__Document section__
-IR- Database Guide
-IR- Database: Indiana Register

TITLE 405 OFFICE OF THE SECRETARY OF FAMILY AND SOCIAL SERVICES

Economic Impact Statement
LSA Document #07-540


IC 4-22-2.1-5 Statement Concerning Rules Affecting Small Businesses
This amendment makes two changes. First, it creates a corrective action plan sanction. Second, the amendment allows for the sanctioning of noncompliance with 42 U.S.C. 1396a(a)(68) False Claims Act employee education requirements ("the Act"), and it defines sanctions that the Office of Medicaid Policy and Planning will issue for noncompliance.

Estimated Number of Small Businesses Affected
Under the Act, the state Medicaid plan must require "any entity that receives or makes annual payments under the State plan of at least $ 5,000,000" to follow certain requirements regarding the education of their employees, agents, and contractors with regard to federal and state false claims laws. In order for a business to be defined a small business under IC 4-22-2.1-4, it must have "gross annual receipts of five million dollars ($5,000,000) or less." Therefore, very few businesses could in fact be affected by this rule. The small business would need to have gross annual receipts of exactly $5,000,000 in Medicaid payments, or be making less than $5,000,000 but paying out more than $5,000,000 in Medicaid payments. Currently, no such entity exists. However, all providers currently enrolled in the Medicaid program could be subject to a corrective action plan if the provider is found noncompliant with current state or federal Medicaid laws and regulations. Currently there are approximately 18,731 small businesses enrolled as Medicaid providers. Providers are not required to enroll in the state Medicaid program.

__What you need to do__
a – Return the passage of the Medicaid economic impact statement from "TITLE 405 OFFICE" up to and including "issue for noncompliance.", copied word for word.
b – Take the Medicaid economic impact statement further, beginning after its final sentence.
None of the material is needed.

__Data listing__
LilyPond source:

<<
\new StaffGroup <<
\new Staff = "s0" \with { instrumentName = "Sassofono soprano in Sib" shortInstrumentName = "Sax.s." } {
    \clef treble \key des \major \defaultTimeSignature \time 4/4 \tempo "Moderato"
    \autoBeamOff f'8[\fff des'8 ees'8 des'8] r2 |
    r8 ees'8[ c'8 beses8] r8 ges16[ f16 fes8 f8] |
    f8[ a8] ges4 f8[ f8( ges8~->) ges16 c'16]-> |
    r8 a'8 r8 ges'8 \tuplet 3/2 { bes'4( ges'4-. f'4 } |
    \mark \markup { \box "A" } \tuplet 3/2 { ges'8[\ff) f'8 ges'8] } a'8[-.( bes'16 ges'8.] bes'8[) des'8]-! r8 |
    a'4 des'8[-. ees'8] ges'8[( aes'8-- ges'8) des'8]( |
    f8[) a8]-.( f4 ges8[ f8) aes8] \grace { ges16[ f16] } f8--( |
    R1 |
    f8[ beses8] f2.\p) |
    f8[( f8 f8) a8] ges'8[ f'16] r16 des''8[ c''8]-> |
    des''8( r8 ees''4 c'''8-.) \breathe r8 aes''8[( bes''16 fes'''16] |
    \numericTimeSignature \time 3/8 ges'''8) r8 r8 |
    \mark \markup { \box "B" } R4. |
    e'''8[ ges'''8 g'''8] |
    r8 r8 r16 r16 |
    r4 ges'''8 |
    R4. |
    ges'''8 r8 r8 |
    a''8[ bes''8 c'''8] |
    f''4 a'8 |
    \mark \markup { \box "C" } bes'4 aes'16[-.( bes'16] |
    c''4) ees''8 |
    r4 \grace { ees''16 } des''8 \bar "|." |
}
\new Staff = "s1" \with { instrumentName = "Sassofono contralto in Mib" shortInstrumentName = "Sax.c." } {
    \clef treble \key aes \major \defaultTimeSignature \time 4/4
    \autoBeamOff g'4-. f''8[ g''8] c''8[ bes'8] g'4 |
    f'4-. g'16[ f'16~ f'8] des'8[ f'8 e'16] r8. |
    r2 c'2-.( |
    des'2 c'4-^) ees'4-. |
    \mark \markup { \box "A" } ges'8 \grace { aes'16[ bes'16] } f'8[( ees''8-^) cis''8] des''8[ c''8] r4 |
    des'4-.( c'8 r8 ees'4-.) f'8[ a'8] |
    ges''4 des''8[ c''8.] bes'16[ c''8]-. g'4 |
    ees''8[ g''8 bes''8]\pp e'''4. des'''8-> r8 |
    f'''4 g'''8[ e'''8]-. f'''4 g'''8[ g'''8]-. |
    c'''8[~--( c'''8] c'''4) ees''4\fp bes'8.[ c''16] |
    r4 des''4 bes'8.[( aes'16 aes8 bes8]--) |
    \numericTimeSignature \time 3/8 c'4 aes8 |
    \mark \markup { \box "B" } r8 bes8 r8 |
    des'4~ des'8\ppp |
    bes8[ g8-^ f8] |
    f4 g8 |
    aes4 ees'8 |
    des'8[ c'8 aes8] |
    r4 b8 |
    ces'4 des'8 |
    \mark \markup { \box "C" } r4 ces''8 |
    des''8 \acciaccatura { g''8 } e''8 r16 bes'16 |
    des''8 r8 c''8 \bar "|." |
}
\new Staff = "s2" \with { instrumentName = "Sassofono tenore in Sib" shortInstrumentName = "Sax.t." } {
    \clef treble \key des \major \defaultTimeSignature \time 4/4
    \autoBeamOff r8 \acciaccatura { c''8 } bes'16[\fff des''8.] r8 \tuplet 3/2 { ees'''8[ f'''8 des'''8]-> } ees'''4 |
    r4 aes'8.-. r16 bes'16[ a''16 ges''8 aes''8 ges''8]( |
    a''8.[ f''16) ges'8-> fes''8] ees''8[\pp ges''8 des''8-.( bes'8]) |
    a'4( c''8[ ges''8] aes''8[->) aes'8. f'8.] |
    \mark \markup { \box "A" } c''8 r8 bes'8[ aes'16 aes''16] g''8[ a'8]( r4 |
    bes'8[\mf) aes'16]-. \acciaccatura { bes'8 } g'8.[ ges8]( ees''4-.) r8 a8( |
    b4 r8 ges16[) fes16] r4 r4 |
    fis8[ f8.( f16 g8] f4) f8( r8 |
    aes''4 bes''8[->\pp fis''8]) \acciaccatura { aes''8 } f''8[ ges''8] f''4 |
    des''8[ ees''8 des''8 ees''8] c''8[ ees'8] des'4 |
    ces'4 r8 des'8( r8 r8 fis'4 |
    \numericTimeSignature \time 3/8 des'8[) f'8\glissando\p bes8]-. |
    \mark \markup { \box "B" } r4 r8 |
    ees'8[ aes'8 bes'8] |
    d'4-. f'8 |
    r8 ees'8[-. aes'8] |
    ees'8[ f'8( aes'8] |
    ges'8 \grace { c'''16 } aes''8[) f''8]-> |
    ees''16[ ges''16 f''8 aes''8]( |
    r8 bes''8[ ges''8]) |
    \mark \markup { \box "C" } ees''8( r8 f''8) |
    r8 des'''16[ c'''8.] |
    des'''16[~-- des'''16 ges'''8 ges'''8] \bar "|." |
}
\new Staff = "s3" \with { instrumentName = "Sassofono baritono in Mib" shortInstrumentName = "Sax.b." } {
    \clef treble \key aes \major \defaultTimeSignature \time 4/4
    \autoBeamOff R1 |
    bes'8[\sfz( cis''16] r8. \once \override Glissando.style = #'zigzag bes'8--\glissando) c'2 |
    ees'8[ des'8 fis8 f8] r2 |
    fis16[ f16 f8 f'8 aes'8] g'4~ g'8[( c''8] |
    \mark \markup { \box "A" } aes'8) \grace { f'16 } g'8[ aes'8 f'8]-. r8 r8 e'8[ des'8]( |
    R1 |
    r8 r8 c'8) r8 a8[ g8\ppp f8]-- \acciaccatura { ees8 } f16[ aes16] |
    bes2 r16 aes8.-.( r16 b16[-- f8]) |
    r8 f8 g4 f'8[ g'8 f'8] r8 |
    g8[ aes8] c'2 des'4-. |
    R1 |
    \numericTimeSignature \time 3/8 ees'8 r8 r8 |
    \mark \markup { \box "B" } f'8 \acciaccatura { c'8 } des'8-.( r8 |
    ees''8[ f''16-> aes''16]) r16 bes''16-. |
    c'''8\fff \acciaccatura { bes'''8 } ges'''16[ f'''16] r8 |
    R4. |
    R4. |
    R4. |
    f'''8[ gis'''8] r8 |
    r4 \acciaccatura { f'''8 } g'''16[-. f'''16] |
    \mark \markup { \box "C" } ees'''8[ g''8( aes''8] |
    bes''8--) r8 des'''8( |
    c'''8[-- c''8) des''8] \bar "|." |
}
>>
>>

__Answers for each item__
a –
TITLE 405 OFFICE OF THE SECRETARY OF FAMILY AND SOCIAL SERVICES

Economic Impact Statement
LSA Document #07-540


IC 4-22-2.1-5 Statement Concerning Rules Affecting Small Businesses
This amendment makes two changes. First, it creates a corrective action plan sanction. Second, the amendment allows for the sanctioning of noncompliance with 42 U.S.C. 1396a(a)(68) False Claims Act employee education requirements ("the Act"), and it defines sanctions that the Office of Medicaid Policy and Planning will issue for noncompliance.

b –
Estimated Average Reporting, Record Keeping, and Administrative Costs
The proposed rule does not require any annual reporting that is not currently required by federal law. Entity compliance with federal requirements and the state Medicaid plan are necessary in order for affected entities to receive reimbursement for health care services and items it provides. The rule requires a noncompliant entity to complete a corrective action plan within sixty (60) days detailing how it will come into compliance with state or federal requirements. If after the sixty (60) days the entity has not submitted a corrective action plan, the state may withhold payment to the entity or disenroll the entity. The proposed state rule will actually benefit small businesses by allowing them time to come into compliance with Medicaid law, rather than automatically penalizing the entity for its noncompliance. This rule will not require entities to do any special reporting; compliance with federal requirements is already checked during routine audits of entities currently conducted by the agency.

Estimated Annual Fiscal Impact
The proposed rule is expected to have a slight, difficult to quantify economic impact on small businesses. First, the corrective action plan sanction, as levied on providers for general noncompliance with federal or state Medicaid requirements, is fiscally less punitive than other current sanctions because it does not immediately place a provider's Medicaid reimbursement at risk. Second, given the relatively few (if any) small businesses that provisions requiring compliance with the Act will affect, the economic impact on all small businesses combined is expected to be insubstantial. The rule itself will not require any entity to create policies not already required under federal law or state Medicaid plan. However, the sanctions will reinforce that entities need to properly comply with federal law and the state Medicaid plan in order to be reimbursed for items and services it provides. Costs to the small businesses would likely come from the administrative time used gathering documentation during audits to show compliance with the law in order to avoid the proposed rule's sanctions. The proposed rule amendment does place reimbursement at risk, but only does so when an entity 1) is out of compliance with Medicaid requirements, 2) is asked to submit a corrective action plan, and 3) does not submit a corrective action detailing how the entity will come into compliance with current Medicaid law.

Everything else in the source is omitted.